* [Task brief]: Both the line with "X58140600Y32054800D03*" and the line with "X2260600Y29514800D03*" in the records below must appear in the output, along with every line between them, exactly and with nothing added.

Excerpts from a dataset:
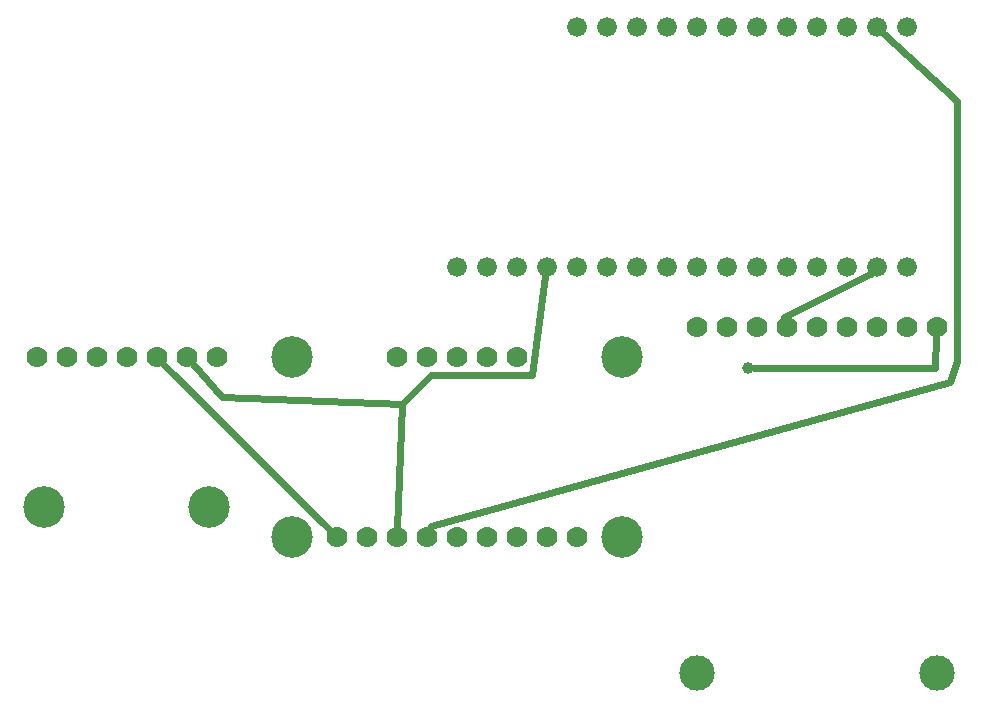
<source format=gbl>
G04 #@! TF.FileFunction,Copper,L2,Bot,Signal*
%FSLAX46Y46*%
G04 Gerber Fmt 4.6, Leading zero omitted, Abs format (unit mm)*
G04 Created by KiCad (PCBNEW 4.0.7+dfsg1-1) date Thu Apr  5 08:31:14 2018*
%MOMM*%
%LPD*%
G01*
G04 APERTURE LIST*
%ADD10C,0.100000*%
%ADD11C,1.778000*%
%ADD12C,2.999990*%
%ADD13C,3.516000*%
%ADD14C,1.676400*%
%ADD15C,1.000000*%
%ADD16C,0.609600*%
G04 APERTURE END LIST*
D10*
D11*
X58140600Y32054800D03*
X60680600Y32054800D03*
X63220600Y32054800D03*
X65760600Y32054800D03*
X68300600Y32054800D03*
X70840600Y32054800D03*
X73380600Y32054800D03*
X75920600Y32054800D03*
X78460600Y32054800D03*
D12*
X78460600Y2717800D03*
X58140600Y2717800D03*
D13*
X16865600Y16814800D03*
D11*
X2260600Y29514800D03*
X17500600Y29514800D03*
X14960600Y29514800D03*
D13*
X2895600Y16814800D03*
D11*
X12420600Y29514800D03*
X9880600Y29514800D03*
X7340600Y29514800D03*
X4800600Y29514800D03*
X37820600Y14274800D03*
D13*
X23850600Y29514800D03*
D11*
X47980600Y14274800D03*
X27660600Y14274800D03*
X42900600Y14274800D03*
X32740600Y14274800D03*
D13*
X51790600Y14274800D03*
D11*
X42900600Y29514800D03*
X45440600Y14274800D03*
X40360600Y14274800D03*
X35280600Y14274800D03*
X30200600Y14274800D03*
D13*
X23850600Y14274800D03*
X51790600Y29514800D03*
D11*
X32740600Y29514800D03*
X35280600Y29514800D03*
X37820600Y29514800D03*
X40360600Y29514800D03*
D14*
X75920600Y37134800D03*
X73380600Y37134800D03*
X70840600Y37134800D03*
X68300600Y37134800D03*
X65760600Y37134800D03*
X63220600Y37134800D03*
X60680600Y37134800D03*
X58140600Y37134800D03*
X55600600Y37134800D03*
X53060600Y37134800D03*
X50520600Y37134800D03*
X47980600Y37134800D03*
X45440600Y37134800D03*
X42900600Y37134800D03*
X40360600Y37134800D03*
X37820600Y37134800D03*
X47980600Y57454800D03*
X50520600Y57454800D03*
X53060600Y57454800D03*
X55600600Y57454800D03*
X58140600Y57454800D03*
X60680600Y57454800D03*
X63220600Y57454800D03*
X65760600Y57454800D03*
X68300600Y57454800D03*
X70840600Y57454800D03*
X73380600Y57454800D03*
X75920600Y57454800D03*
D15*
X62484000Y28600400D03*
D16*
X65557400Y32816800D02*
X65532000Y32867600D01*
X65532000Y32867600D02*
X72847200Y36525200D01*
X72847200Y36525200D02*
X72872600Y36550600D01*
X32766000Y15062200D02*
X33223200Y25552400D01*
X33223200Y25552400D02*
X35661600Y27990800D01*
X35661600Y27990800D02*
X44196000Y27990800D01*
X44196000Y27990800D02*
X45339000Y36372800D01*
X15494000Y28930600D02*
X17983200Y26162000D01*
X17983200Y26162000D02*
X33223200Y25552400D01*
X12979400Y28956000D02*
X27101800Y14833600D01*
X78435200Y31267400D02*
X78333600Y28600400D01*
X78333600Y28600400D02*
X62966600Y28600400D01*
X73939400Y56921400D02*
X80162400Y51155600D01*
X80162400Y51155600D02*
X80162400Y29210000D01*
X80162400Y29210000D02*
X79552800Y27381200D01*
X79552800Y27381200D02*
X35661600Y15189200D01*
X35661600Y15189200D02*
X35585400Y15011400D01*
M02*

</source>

--

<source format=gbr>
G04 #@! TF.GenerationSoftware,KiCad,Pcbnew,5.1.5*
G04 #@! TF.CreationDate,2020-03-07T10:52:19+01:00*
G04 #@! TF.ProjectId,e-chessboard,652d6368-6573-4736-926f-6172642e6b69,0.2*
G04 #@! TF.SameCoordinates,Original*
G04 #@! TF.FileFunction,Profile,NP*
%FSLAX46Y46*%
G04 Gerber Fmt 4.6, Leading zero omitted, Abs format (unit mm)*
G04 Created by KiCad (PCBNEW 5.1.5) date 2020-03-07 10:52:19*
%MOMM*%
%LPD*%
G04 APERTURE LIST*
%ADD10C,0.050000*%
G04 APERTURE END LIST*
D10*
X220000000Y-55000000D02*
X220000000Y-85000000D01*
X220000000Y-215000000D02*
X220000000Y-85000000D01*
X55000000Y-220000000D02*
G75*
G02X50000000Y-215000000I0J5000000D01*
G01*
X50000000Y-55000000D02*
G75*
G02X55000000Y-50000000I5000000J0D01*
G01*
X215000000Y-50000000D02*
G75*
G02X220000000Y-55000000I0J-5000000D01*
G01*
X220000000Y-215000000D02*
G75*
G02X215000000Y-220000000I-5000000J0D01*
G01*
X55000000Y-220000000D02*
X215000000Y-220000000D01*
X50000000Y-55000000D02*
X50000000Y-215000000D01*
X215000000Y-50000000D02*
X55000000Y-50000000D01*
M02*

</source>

* [Exercise result]:
X58140600Y32054800D03*
X60680600Y32054800D03*
X63220600Y32054800D03*
X65760600Y32054800D03*
X68300600Y32054800D03*
X70840600Y32054800D03*
X73380600Y32054800D03*
X75920600Y32054800D03*
X78460600Y32054800D03*
D12*
X78460600Y2717800D03*
X58140600Y2717800D03*
D13*
X16865600Y16814800D03*
D11*
X2260600Y29514800D03*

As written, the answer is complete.